Reading passage:
Access to Information Orders

Decision Information

Summary:



• Undisclosed portions of records related to an incident investigated by the OPP.

• Section 2(1) (definition of personal information) - records contain personal information of appellant and other individuals.

• Section 49(b)/21(3)(b) (personal privacy) - upheld.

• Ministry’s decision upheld.

Decision Content


 

 

 

 

 

 

 

 

 

 

 

 

 

 

 

 

 

ORDER PO-2881

 

Appeal PA09-234

 

Ministry of Community Safety and Correctional Services

 


NATURE OF THE APPEAL:

 

The Ministry of Community Safety and Correctional Services (the Ministry) received a request under the Freedom of Information and Protection of Privacy Act (the Act) for all information relating to a particular incident which occurred on an identified date at a stated address.

 

The Ministry issued a decision letter granting partial access to the responsive records.  Access was denied to portions of the records pursuant to section 49(b) (invasion of privacy) as well as section 49(a) (discretion to refuse requester’s own information), read in conjunction with sections 14(1)(l) (facilitate commission of unlawful act) and 14(2)(a) (law enforcement) of the Act.  The Ministry also withheld portions of the records on the basis that these portions were not responsive to the request.

 

The requester, now the appellant, appealed the decision.

 

During mediation, the appellant identified that the portions of the records which were not disclosed on the basis of the exemption at section 14(1)(l), and the portions of the records identified as non-responsive, were no longer at issue in this appeal.

Data:

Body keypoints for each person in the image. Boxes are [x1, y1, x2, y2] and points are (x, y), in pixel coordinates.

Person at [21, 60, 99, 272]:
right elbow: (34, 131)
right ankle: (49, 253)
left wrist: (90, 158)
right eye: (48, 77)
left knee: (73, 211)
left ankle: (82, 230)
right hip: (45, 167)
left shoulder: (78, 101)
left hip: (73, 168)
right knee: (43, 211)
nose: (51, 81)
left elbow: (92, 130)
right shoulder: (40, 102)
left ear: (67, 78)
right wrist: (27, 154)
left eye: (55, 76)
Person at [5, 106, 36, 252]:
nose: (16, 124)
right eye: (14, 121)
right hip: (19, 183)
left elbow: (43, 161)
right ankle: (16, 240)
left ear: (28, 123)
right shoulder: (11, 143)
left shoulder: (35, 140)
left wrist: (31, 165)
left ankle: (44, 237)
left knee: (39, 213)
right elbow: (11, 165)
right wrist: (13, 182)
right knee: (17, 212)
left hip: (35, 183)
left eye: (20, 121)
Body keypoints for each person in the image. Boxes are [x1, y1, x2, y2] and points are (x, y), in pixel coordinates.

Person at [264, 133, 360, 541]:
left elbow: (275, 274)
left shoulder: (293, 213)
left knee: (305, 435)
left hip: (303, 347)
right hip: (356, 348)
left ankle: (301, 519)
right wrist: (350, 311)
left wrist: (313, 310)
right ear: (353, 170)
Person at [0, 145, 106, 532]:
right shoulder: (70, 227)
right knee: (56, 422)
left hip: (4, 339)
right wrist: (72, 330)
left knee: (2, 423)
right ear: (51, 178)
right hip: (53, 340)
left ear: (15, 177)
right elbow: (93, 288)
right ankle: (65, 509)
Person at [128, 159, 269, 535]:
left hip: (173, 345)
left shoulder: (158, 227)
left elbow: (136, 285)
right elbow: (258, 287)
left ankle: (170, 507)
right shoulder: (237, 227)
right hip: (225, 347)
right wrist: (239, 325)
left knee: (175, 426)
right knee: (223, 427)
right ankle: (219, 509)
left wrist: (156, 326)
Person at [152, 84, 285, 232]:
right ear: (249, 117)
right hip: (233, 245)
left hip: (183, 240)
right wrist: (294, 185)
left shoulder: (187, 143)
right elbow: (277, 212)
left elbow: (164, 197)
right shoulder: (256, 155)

==

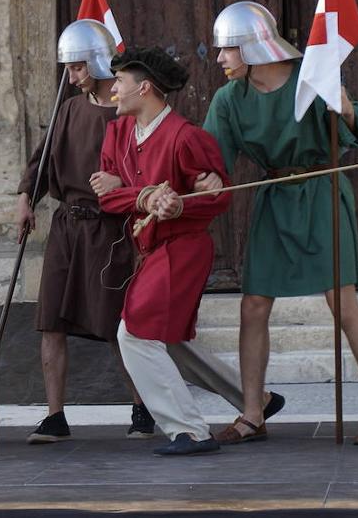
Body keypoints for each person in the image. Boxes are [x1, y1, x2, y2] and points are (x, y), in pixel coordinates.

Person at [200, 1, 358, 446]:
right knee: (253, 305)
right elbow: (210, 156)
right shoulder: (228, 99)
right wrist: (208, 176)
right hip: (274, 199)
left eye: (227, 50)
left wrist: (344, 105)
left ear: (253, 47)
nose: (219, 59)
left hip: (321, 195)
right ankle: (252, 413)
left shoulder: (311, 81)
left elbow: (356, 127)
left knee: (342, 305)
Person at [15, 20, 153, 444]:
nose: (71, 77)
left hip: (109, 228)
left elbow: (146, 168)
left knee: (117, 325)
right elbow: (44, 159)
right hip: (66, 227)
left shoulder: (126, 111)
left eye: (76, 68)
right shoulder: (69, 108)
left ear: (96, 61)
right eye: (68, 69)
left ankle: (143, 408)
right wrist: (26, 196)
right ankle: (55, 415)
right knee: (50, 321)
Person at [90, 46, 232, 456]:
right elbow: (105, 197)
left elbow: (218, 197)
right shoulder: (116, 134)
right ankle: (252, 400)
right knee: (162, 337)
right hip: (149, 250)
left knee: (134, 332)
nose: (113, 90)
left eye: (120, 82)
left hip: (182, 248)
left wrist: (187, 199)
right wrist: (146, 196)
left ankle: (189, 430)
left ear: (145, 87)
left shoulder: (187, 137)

--

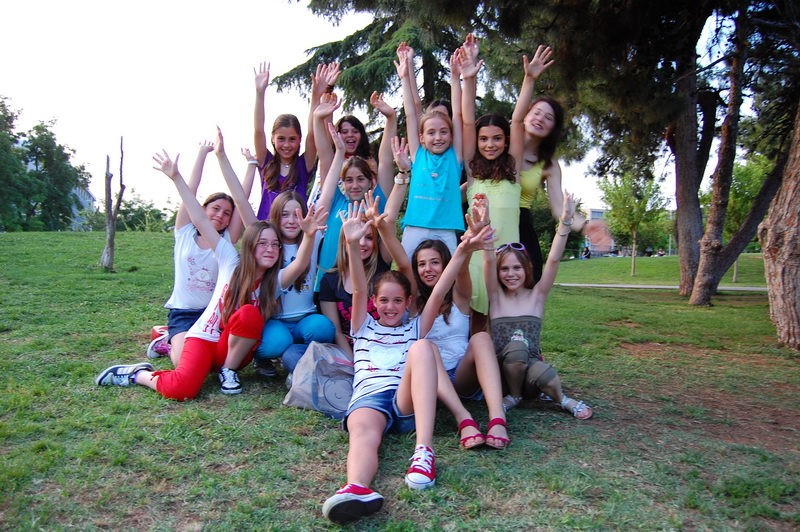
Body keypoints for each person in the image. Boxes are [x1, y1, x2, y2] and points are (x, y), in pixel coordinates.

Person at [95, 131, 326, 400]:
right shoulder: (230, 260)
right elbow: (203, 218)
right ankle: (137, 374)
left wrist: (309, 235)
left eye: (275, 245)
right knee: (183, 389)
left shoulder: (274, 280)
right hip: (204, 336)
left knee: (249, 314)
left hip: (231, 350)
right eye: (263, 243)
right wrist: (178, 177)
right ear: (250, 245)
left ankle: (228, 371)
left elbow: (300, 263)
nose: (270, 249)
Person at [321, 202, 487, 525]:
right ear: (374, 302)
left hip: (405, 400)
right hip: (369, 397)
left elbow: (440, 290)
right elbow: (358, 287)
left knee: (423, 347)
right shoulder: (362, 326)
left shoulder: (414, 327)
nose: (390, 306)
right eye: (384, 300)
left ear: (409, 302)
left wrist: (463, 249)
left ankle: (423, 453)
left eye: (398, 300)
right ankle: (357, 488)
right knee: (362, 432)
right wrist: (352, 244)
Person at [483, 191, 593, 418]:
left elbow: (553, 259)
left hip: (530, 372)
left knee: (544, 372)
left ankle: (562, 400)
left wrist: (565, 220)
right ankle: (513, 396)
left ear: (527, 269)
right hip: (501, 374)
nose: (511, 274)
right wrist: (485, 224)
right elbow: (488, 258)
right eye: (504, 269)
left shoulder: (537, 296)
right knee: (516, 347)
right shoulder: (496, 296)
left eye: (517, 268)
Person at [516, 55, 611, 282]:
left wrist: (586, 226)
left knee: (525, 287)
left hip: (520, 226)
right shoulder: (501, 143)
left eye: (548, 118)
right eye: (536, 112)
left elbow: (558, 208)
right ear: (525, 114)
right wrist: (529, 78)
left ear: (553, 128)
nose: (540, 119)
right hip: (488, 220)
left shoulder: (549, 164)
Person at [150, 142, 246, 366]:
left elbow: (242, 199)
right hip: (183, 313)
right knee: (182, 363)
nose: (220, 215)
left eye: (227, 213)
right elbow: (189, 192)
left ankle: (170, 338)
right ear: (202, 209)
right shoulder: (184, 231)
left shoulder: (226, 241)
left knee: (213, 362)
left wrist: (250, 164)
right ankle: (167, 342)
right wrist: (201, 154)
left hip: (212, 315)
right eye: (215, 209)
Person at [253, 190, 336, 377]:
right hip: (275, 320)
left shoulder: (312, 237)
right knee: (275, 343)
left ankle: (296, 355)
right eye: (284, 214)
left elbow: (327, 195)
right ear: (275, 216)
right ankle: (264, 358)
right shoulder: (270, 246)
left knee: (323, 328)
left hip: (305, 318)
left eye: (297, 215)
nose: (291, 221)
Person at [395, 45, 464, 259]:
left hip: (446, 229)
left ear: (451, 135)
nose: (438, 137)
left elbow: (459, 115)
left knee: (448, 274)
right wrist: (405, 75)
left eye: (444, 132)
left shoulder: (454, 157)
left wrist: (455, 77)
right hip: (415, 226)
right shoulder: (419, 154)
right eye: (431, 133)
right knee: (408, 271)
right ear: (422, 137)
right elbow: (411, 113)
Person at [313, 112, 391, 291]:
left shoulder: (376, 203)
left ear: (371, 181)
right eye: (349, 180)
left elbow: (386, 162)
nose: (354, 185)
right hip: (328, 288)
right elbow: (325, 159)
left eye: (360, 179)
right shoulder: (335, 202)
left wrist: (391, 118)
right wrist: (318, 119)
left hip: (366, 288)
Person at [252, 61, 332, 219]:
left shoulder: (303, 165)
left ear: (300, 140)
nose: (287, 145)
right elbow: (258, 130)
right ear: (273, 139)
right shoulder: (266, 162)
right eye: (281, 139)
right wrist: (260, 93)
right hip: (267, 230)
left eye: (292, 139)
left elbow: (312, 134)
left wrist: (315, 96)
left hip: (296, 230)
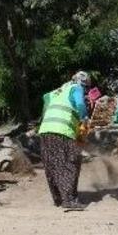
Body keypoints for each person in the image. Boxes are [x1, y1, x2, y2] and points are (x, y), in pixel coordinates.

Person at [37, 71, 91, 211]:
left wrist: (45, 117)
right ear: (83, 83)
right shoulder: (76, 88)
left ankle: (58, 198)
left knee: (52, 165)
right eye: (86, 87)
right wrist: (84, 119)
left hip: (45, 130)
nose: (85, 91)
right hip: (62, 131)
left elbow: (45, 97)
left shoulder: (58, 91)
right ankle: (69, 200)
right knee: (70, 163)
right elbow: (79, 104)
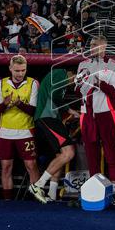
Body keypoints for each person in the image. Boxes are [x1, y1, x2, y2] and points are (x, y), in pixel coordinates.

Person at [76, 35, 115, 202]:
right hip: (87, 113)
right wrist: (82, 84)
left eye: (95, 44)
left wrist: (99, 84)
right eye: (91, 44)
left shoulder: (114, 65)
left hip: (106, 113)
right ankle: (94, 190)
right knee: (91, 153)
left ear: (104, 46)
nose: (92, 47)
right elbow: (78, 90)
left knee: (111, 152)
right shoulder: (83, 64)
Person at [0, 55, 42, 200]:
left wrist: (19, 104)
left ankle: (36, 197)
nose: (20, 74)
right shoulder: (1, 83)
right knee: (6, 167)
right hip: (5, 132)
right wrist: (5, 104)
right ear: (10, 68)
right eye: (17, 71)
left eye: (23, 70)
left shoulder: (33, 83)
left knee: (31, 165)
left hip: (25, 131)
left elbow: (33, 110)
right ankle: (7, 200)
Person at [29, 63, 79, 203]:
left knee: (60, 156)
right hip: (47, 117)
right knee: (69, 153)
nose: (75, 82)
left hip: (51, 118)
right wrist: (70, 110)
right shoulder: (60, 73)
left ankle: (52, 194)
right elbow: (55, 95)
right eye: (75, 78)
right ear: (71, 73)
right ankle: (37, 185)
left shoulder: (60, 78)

Required work:
Under which act was the request in the access to information order made?

Answer to this problem:
The Freedom of Information and Protection of Privacy Act